EU: Samsung might need to do more to satisfy our concerns

Speaking at a conference on Monday, European Competition Commissioner Joaquin Almunia said Samsung may need to provide more concessions if it wants to get out of his line of sight.

Don Reisinger
Former CNET contributor Don Reisinger is a technology columnist who has covered everything from HDTVs to computers to Flowbee Haircut Systems. Besides his work with CNET, Don's work has been featured in a variety of other publications including PC World and a host of Ziff-Davis publications.
Don Reisinger
European Competition Commissioner Joaquin Almunia.
European Competition Commissioner Joaquin Almunia. European Commission

Samsung's attempts earlier this year to quell unrest over its use of standard-essential patents might not prove to be enough.

Speaking at a patent conference on Monday, European Competition Commissioner Joaquin Almunia said that there's a strong likelihood that Samsung will need to come up with more concessions before he and his team will walk away from their investigation.

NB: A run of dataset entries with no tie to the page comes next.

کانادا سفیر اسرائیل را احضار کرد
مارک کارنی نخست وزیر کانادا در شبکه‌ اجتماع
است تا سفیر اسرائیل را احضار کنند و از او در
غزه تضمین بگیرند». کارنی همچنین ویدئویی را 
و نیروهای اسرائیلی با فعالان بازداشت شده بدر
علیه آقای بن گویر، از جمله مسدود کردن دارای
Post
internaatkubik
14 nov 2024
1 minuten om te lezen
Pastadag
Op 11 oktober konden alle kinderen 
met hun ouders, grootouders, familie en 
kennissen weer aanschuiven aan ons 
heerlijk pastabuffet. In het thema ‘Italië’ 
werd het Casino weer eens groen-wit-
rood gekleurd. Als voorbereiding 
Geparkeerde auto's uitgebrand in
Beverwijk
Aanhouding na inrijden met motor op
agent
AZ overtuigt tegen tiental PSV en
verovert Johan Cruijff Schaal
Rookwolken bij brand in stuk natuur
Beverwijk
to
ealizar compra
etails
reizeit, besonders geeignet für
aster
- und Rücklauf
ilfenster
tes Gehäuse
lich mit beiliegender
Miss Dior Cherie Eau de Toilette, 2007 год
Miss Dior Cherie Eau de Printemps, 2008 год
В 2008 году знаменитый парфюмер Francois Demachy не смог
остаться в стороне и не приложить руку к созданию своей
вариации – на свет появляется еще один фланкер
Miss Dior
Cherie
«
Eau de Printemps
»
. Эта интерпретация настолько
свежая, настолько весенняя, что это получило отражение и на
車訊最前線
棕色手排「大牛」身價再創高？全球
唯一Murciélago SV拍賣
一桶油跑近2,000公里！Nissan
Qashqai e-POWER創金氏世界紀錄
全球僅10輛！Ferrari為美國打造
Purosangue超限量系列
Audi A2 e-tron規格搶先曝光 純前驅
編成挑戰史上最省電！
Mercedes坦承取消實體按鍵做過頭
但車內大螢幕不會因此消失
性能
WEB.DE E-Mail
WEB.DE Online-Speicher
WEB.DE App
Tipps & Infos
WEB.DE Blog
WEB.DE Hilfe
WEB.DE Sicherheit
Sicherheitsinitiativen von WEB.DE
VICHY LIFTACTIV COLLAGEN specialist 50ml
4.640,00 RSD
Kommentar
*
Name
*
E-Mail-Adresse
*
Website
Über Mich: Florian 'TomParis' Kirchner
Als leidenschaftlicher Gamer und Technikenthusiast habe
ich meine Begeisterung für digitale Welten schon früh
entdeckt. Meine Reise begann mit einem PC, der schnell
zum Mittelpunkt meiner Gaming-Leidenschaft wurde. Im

According to Reuters, which was in attendance at the event, Almunia has received feedback from many of Samsung's competitors, all of which seem somewhat displeased with the company's offer for solving the ongoing dispute.

Almunia's office has moved swiftly to take aim at Samsung's alleged abuses of its dominant position as a standard-essential patent holder. In that capacity, Samsung is forced to offer competitors its standard-essential patents on a fair and reasonable basis. The European Union has suggested that Samsung's use of lawsuits against Apple, alleging the iPhone maker violates its standard-essential patents, might have gone too far.

For its part, Samsung in September offered to end the unrest by placing a moratorium on lawsuits for a period of five years. Samsung also agreed to negotiate licensing fees through arbitration or a court hearing if a disagreement was prompted between it and another firm.

Almunia has yet to officially chime in on Samsung's proposal. Judging by his statement today, however, it appears the response won't be so laudatory.